Saved entries
● ● ● ● ●
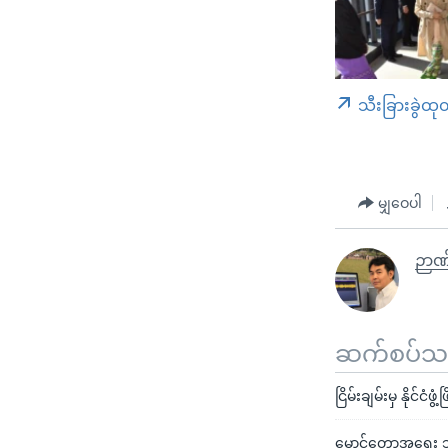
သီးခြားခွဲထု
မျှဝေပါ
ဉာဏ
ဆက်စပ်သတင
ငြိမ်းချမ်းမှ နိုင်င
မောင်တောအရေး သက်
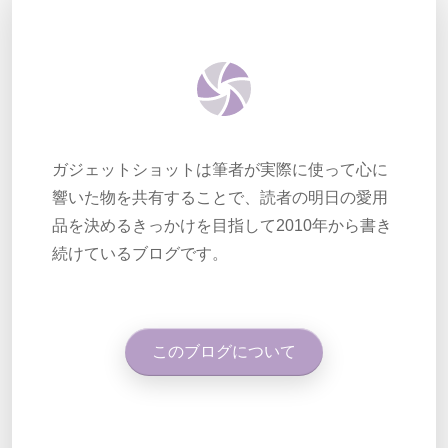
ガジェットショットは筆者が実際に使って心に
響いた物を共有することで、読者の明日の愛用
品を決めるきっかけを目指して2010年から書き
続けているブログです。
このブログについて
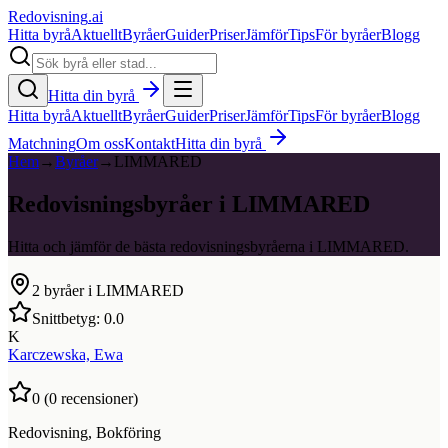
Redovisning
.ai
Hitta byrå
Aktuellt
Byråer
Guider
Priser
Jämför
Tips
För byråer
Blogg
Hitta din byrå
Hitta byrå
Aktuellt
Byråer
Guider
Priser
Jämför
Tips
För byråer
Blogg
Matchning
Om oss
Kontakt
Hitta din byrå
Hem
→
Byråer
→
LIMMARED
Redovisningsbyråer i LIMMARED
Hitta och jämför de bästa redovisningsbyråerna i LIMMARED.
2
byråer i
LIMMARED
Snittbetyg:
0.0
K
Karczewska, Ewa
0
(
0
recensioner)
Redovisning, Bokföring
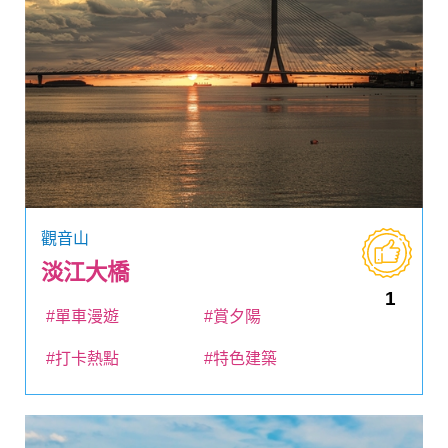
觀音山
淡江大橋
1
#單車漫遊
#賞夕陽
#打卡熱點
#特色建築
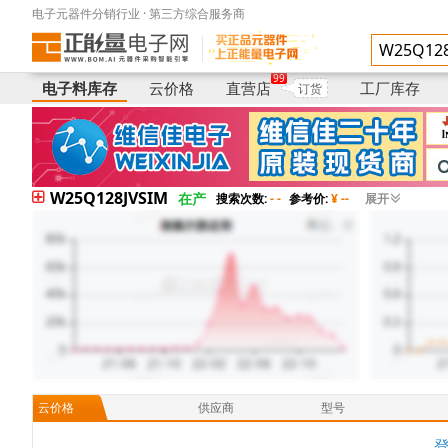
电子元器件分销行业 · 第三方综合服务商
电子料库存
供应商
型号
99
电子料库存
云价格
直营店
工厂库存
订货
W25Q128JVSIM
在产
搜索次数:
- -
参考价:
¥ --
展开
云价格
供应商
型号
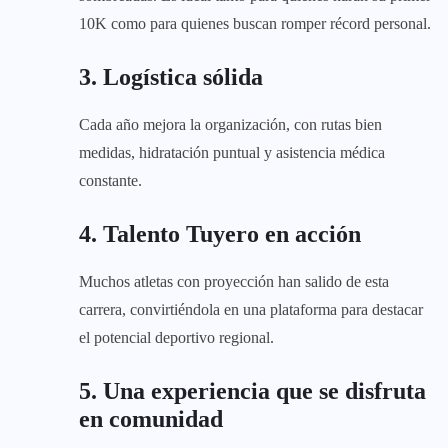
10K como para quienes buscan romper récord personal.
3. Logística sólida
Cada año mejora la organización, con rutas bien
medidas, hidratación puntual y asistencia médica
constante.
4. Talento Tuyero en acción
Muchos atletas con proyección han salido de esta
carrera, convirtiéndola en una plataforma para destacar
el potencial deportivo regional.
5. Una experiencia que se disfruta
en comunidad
● ● ● ● ●
AIM OF THE TASK: Reproduce the data from the line with "电子元器件分销行业 · 第三方综合服务商" through the end, substituting "云端报价" for every "云价格" and keeping all else the same. Omit the pictures.

ANSWER FOR THE TASK:
电子元器件分销行业 · 第三方综合服务商
电子料库存
供应商
型号
99
电子料库存
云端报价
直营店
工厂库存
订货
W25Q128JVSIM
在产
搜索次数:
- -
参考价:
¥ --
展开
云端报价
供应商
型号
10K como para quienes buscan romper récord personal.
3. Logística sólida
Cada año mejora la organización, con rutas bien
medidas, hidratación puntual y asistencia médica
constante.
4. Talento Tuyero en acción
Muchos atletas con proyección han salido de esta
carrera, convirtiéndola en una plataforma para destacar
el potencial deportivo regional.
5. Una experiencia que se disfruta
en comunidad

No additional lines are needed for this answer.